* **Written request 1**
Give again the stretch of the passage on zero state response from "The zero input response and zero" through "of the other.".
* **Written request 2**
List every section heading in the passage on zero state response.
* **Written request 3**
According to the passage on zero state response, in what unit is the capacitance C of a capacitor measured?

One example of zero state response being used is in integrator and differentiator circuits. By examining a simple integrator circuit it can be demonstrated that when a function is put into a linear time-invariant (LTI) system, an output can be characterized by asuperposition or sum of the Zero Input Response and the zero state response.

A system can be represented as

$\displaystyle f(t)$ $\displaystyle y(t)=y(t_{0})+\int _{t_{0}}^{t}f(\tau )d\tau$

with the input $\displaystyle f(t).$ on the left and the output $\displaystyle y(t).$ on the right.

The output $\displaystyle y(t).$ can be separated into a zero input and a zero state solution with

$\displaystyle y(t)=\underbrace {y(t_{0})} _{Zero-input\ response}+\underbrace {\int _{t_{0}}^{t}f(\tau )d\tau } _{Zero-state\ response}.$

The contributions of $\displaystyle y(t_{0})$ and $\displaystyle f(t)$ to output $\displaystyle y(t)$ are additive and each contribution $\displaystyle y(t_{0})$ and $\displaystyle \int _{t_{0}}^{t}f(\tau )d\tau$ vanishes with vanishing $\displaystyle y(t_{0})$ and $\displaystyle f(t).$

This behavior constitutes a linear system. A linear system has an output that is a sum of distinct zero-input and zero-state components, each varying linearly, with the initial state of the system and the input of the system respectively.

The zero input response and zero state response are independent of each other and therefore each component can be computed independently of the other.

Zero state response in integrator and differentiator circuits

The Zero State Response $\displaystyle \int _{t_{0}}^{t}f(\tau )d\tau$ represents the system output $\displaystyle y(t)$ when $\displaystyle y(t_{0})=0.$

When there is no influence from internal voltages or currents due to previously charged components

$\displaystyle y(t)=\int _{t_{0}}^{t}f(\tau )d\tau .$

Zero state response varies with the system input and under zero-state conditions we could say that two independent inputs results in two independent outputs:

$\displaystyle f_{1}(t)$ $\displaystyle y_{1}(t)$

and

$\displaystyle f_{2}(t)$ $\displaystyle y_{2}(t).$

Because of linearity we can then apply the principles of superposition to achieve

$\displaystyle Kf_{1}(t)+Kf_{2}(t)$ $\displaystyle Ky_{1}(t)+Ky_{2}(t).$

Verifications of zero state response in integrator and differentiator circuits

To arrive at general equation

Simple Integrator Circuit

The circuit to the right acts as a simple integrator circuit and will be used to verify the equation $\displaystyle y(t)=\int _{t_{0}}^{t}f(\tau )d\tau$ as the zero state response of an integrator circuit.

Capacitors have the current-voltage relation $\displaystyle i(t)=C{\frac {dv}{dt}}$ where C is the capacitance, measured in farads, of the capacitor.

By manipulating the above equation the capacitor can be shown to effectively integrate the current through it. The resulting equation also demonstrates the zero state and zero input responses to the integrator circuit.

* **Stored data**
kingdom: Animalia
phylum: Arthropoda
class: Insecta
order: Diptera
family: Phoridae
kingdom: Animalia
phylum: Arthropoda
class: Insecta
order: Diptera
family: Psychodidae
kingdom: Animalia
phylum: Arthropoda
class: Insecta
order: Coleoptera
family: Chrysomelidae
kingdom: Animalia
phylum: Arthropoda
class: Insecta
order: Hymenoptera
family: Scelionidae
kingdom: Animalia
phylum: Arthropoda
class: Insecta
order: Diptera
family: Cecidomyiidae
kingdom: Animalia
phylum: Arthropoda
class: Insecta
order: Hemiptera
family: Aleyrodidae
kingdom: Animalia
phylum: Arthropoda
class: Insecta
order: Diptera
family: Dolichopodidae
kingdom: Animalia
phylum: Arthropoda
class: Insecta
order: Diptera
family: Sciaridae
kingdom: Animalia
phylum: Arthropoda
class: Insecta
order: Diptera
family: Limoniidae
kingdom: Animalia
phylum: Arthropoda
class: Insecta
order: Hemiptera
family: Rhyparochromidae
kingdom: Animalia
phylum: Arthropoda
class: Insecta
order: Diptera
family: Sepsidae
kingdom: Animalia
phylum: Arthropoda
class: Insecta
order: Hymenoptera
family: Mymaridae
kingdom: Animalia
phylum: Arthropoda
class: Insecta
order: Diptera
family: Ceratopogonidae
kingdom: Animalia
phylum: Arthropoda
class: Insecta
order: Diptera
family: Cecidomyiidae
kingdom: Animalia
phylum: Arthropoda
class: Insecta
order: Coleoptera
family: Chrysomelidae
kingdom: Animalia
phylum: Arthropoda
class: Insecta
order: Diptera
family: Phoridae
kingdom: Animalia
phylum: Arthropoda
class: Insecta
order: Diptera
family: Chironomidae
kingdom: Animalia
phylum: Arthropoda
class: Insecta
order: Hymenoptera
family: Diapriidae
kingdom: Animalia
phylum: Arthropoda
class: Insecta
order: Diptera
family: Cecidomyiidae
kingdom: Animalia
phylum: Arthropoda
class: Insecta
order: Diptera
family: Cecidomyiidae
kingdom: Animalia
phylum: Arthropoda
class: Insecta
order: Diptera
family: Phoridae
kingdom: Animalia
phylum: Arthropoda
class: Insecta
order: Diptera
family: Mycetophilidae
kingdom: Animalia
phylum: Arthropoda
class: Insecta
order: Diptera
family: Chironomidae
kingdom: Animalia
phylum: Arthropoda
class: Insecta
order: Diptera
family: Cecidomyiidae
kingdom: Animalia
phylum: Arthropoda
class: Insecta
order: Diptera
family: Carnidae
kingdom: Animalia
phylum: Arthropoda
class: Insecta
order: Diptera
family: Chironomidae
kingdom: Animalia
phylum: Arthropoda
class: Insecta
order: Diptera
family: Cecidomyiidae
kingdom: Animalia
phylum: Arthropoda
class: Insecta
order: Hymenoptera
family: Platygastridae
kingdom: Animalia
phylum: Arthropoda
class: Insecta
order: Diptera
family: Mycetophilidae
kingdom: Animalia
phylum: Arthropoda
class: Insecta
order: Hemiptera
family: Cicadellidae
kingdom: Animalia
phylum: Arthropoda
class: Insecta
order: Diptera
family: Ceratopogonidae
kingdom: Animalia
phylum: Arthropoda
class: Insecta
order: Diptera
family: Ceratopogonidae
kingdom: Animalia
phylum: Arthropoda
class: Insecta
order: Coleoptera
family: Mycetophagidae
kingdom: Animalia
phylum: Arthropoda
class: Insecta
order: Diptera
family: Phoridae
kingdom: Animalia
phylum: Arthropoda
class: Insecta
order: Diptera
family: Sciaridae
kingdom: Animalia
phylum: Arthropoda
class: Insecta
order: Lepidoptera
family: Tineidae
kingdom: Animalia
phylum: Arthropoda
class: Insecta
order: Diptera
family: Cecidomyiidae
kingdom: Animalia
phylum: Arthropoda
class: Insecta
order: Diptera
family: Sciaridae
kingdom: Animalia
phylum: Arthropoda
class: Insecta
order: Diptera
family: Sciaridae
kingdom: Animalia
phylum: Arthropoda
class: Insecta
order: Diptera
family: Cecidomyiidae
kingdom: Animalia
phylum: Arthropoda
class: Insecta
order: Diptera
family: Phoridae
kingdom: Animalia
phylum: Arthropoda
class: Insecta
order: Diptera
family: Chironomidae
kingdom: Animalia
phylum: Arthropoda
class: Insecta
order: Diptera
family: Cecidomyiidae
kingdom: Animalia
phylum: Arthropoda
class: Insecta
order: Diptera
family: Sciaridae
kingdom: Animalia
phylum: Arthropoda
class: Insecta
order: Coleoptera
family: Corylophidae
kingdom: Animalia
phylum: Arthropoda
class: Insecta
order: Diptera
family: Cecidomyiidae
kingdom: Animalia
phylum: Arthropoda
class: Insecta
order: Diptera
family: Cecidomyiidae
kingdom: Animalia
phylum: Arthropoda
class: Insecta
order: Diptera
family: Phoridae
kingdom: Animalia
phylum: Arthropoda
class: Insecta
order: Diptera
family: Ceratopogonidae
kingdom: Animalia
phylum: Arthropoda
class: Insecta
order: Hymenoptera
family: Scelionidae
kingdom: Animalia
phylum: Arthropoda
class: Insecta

* **Response 1**
The zero input response and zero state response are independent of each other and therefore each component can be computed independently of the other.

* **Response 2**
Zero state response in integrator and differentiator circuits
Verifications of zero state response in integrator and differentiator circuits
To arrive at general equation
Simple Integrator Circuit

* **Response 3**
Farads.